I've personally found AI to be a great help whenever I'm diving into a topic that I'm less familiar with. Recently I used it to help me prep for an interview as well. My partner uses it to help explain STEM concepts that she didn't cover in her schooling.
I do wonder how far away we are from an actual Young Lady's Illustrated Primer. Three years ago I'd say we were 50 years away. Now it feels more like 10.
I just don't know about this. I also find it answers great when I'm not familiar with a topic. However, when I am familiar with a topic I find all sorts of inconsistencies or wrong facts. I'm concerned the same inconsistencies are there in the topics I'm not familiar with, I just don't know enough about the subject to spot them.
I'm normally worried about that kind of Gell-Mann amnesia effect when I'm reading articles or watching YouTube videos that dive into a topic I'm unfamiliar with.
But when it comes to LLMs, I'm conscious of the fact that I'm asking deep, specific questions when it comes to programming and software, about things on the fringes that the LLM can't have read much about. In contrast, with things outside my area of expertise, I'm asking very superficial question that any practitioner of the field could answer, and so likely has many many sources for the LLM to pull information from.

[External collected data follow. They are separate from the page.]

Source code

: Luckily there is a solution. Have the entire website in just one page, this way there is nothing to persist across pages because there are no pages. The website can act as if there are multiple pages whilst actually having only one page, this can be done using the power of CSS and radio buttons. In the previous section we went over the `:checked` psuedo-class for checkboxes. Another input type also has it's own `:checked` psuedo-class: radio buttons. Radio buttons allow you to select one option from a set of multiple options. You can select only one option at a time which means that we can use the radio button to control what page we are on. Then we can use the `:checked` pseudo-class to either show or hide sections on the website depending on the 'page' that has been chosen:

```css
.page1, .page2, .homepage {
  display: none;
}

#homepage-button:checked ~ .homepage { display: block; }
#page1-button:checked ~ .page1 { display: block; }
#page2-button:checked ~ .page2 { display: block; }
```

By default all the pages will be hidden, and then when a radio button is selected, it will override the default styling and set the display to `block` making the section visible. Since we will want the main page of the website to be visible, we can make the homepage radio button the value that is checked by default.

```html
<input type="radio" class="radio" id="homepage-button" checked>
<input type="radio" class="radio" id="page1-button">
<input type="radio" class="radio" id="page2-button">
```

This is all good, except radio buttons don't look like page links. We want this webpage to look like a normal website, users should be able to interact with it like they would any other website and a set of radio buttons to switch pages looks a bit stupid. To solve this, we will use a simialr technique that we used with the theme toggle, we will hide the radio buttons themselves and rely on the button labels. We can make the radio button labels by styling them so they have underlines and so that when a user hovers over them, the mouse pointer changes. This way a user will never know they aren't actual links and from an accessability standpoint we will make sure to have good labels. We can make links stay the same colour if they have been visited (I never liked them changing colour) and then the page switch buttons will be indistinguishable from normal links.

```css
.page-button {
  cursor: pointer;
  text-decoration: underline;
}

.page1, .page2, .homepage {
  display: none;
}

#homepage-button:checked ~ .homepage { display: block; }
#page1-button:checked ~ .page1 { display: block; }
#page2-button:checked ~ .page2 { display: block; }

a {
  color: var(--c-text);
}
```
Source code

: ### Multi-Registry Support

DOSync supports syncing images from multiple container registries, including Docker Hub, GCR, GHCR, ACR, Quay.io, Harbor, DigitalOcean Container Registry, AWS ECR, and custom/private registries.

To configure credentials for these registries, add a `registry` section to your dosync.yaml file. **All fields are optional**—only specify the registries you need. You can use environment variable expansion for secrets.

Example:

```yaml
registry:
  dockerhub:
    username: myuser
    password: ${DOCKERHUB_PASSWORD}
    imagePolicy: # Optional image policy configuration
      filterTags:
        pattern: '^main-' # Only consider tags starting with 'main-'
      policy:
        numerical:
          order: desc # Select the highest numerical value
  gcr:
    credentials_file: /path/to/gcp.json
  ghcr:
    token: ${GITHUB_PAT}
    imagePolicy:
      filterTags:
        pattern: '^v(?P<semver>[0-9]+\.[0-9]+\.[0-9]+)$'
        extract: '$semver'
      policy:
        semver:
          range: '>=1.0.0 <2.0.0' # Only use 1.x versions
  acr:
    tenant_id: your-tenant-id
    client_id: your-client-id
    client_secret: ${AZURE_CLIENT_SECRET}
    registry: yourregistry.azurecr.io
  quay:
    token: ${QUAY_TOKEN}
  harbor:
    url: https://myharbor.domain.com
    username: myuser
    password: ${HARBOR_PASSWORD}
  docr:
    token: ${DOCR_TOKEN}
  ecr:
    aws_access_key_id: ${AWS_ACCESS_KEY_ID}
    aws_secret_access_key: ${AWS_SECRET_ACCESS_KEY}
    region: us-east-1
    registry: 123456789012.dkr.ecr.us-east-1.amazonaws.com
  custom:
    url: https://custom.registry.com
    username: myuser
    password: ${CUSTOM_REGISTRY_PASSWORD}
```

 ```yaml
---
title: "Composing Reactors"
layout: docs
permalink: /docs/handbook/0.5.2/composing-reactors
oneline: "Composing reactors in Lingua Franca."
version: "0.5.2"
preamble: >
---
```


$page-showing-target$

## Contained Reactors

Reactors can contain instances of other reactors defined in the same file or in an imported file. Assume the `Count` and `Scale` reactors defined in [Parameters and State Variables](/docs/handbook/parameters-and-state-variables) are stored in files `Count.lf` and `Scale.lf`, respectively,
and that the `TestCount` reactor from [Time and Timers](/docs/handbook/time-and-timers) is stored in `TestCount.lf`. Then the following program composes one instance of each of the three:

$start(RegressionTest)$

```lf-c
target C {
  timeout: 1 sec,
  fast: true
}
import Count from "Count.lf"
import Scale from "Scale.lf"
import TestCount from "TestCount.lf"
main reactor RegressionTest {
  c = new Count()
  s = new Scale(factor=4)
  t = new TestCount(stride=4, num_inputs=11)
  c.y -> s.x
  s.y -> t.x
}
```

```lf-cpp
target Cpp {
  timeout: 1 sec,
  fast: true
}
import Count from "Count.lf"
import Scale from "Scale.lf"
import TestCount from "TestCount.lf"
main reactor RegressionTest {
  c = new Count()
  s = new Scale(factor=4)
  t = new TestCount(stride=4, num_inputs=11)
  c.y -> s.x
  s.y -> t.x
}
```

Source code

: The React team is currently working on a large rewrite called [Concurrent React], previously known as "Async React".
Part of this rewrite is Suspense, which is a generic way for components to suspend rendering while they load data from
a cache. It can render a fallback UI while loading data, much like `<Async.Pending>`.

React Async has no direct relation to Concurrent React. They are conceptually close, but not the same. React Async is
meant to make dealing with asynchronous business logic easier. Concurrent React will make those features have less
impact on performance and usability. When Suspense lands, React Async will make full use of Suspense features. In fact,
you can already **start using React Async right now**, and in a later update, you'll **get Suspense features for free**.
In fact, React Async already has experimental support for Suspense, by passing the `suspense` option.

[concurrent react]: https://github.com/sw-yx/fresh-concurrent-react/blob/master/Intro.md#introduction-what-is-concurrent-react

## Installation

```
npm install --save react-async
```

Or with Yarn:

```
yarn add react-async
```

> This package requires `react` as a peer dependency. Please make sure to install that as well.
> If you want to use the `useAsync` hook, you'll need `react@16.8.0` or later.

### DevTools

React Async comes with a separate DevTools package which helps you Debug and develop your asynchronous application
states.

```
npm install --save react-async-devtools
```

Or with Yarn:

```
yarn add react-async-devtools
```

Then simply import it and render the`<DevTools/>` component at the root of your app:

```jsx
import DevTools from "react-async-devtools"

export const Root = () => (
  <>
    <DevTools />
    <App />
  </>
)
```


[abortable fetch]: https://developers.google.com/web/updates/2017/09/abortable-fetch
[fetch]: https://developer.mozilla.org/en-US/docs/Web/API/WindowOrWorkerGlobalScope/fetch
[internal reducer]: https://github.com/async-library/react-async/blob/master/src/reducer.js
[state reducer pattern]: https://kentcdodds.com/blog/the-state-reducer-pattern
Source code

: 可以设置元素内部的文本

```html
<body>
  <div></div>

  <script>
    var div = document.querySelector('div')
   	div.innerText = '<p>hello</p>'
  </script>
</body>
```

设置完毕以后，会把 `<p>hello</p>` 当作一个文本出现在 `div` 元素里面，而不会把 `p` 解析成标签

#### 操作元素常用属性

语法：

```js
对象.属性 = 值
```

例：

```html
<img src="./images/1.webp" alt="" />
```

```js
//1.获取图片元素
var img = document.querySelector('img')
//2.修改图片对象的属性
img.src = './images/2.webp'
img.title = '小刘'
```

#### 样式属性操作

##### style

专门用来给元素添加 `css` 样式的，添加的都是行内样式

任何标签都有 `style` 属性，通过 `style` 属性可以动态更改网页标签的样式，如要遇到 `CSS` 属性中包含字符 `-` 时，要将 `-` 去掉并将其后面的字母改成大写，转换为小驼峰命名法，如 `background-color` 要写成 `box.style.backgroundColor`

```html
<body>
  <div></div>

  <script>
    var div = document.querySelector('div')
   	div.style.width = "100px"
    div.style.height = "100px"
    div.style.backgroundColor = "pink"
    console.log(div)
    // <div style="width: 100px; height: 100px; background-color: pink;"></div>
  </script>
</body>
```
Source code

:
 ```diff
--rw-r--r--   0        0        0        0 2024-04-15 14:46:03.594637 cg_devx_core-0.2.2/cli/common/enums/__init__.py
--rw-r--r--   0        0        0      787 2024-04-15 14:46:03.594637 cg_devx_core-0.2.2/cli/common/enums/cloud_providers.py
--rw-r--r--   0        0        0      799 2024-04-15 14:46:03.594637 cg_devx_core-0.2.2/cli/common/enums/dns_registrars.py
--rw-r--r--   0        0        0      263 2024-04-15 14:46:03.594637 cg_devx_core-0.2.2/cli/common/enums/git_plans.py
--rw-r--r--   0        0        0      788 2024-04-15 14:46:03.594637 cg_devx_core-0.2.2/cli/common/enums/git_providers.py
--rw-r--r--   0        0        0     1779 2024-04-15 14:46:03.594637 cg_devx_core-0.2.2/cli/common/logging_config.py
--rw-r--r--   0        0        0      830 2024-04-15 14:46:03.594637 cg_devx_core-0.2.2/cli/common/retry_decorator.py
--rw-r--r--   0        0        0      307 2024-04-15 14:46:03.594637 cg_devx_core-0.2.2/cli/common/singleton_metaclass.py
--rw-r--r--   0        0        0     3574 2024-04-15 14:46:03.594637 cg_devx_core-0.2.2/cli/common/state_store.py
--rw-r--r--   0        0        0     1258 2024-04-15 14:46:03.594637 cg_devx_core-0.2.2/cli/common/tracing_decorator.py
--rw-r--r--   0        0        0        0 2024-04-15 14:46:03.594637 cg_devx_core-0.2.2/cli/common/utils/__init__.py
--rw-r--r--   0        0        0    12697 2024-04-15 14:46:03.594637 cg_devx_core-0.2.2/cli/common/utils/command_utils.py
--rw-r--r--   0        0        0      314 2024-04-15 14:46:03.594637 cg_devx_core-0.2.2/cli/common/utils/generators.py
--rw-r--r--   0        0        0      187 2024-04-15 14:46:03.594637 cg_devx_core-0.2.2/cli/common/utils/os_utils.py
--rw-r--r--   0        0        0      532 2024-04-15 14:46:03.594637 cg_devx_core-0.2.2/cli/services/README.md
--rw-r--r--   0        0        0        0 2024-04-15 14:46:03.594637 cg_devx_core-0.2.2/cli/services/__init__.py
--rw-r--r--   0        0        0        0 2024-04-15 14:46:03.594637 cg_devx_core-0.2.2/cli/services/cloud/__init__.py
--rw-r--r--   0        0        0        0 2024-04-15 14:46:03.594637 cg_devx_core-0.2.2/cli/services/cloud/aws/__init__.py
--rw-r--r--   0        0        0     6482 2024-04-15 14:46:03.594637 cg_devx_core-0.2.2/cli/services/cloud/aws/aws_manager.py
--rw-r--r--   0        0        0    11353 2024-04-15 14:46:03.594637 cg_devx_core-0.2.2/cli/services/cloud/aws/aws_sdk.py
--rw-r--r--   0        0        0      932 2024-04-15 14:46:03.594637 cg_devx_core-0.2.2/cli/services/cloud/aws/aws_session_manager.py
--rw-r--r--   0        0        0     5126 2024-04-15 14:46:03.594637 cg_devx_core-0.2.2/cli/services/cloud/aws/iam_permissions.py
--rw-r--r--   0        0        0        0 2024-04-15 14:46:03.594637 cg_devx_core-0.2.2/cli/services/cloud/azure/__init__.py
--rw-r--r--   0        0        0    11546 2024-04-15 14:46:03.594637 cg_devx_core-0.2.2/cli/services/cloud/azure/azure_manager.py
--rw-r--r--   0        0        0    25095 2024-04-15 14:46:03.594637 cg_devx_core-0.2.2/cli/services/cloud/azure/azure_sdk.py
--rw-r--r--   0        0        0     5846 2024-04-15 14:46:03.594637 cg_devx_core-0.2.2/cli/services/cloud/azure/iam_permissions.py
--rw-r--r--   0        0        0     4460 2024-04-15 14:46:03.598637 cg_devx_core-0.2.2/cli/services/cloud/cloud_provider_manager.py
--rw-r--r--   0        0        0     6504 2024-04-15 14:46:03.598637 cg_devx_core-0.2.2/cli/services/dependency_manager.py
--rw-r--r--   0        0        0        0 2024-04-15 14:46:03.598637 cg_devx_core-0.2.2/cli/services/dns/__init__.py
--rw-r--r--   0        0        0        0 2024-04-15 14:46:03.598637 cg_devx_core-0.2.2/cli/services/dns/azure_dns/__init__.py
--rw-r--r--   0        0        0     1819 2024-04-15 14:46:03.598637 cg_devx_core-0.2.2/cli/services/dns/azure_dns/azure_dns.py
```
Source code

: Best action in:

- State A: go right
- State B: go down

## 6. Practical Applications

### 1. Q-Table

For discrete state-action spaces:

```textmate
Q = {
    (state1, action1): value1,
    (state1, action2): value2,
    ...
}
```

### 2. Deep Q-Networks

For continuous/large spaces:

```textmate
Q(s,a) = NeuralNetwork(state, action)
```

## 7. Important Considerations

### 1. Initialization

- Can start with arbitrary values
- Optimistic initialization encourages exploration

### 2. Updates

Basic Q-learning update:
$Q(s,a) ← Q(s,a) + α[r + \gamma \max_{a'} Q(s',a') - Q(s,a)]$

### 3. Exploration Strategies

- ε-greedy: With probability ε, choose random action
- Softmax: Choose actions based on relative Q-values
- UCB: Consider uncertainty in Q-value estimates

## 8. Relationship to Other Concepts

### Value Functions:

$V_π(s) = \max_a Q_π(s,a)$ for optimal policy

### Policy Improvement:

With fields outside my area of expertise, I'm most often asking questions that are comparable to "what is a variable" or at most "how does A* search work". That gives me confidence that the quality of answers is likely to be much better with these questions.
I've noticed the same thing, specifically when asking about programming topics. It reminds me of the Gell-Mann Amnesia effect, but at least you're aware of the inaccuracies.
The same for me, I love it for this sort of thing. I can bounce ideas off of it and it'll give me a solid response without getting tired of my questioning. And it'll explain in detail why I'm wrong. I really can't express how useful this is for my style of learning - I like to take things apart and figure out how they go back together.
This is exactly it, this sort of infinitely patient tutor dialog interaction is absolutely perfect for my style of learning and I can't help but be a little bit sad that I didn't have something like that available during school. That being said, I'm beyond thrilled to have it available now, makes it easy to never stop learning.
Today I asked ChatGPT to implement an oauth 2.0 token flow for me in bash. I tweaked a few parameters so it’d feed directly from a settings file in the folder I’m running it from. Then I realized we needed it in powershell, I pasted the tweaked script in and said “write this in powershell” and the script just WORKED. It was great. I don’t care about the oauth 2 workflow it’s well documented and implemented in our code in 50 places, I just wanted the script so I can integrate it into some automated testing. It would have taken me probably an hour of messing up syntax in bash and then figuring equivalents in powershell to finish up the script.
My coworkers were absolutely thrilled at my turnaround time. I was thrilled I didn’t have to do this boring task. I saw this as an absolute win.
I do wonder how far away we are from an actual Young Lady's Illustrated Primer. Three years ago I'd say we were 50 years away. Now it feels more like 10.